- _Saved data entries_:

Start of Block

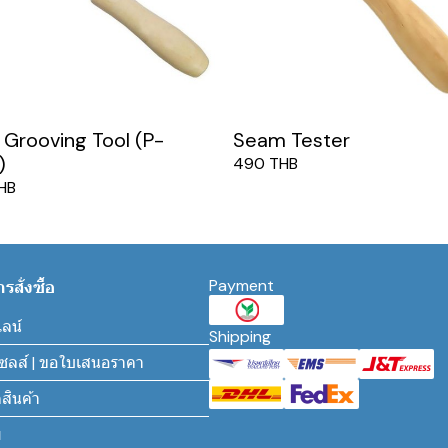
Grooving Tool (P-
Seam Tester
)
490 THB
HB
Payment
สั่งซื้อ
ไลน์
Shipping
นเซลส์ | ขอใบเสนอราคา
สินค้า
ม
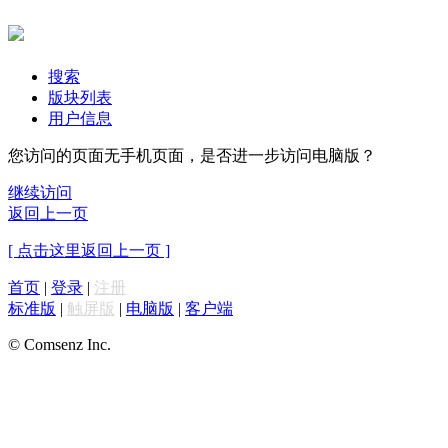
搜索
版块列表
用户信息
您访问的页面无手机页面，是否进一步访问电脑版？
继续访问
返回上一页
[ 点击这里返回上一页 ]
首页
|
登录
|
注册
标准版
|
触屏版
|
电脑版
|
客户端
© Comsenz Inc.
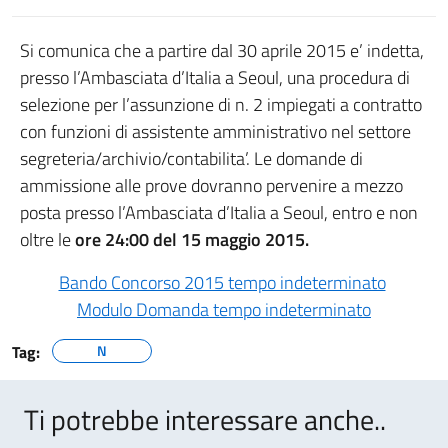
Si comunica che a partire dal 30 aprile 2015 e’ indetta,
presso l’Ambasciata d’Italia a Seoul, una procedura di
selezione per l’assunzione di n. 2 impiegati a contratto
con funzioni di assistente amministrativo nel settore
segreteria/archivio/contabilita’. Le domande di
ammissione alle prove dovranno pervenire a mezzo
posta presso l’Ambasciata d’Italia a Seoul, entro e non
oltre le
ore 24:00 del 15 maggio 2015.
Bando Concorso 2015 tempo indeterminato
Modulo Domanda tempo indeterminato
Tag:
N
Ti potrebbe interessare anche..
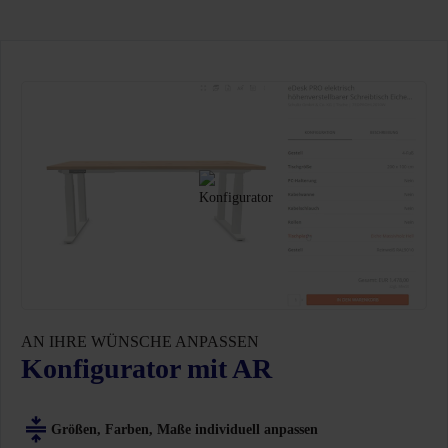
AN IHRE WÜNSCHE ANPASSEN
Konfigurator mit AR
Größen, Farben, Maße individuell anpassen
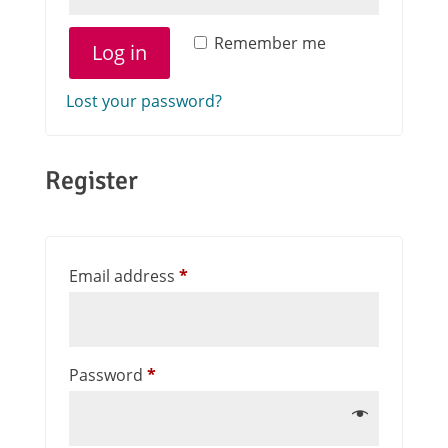
Remember me
Log in
Lost your password?
Register
Email address
*
Password
*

End of Block

- _Work to complete_:
Every line above that includes "presso" counts toward one total; give that total by itself.

- _Task output_:
2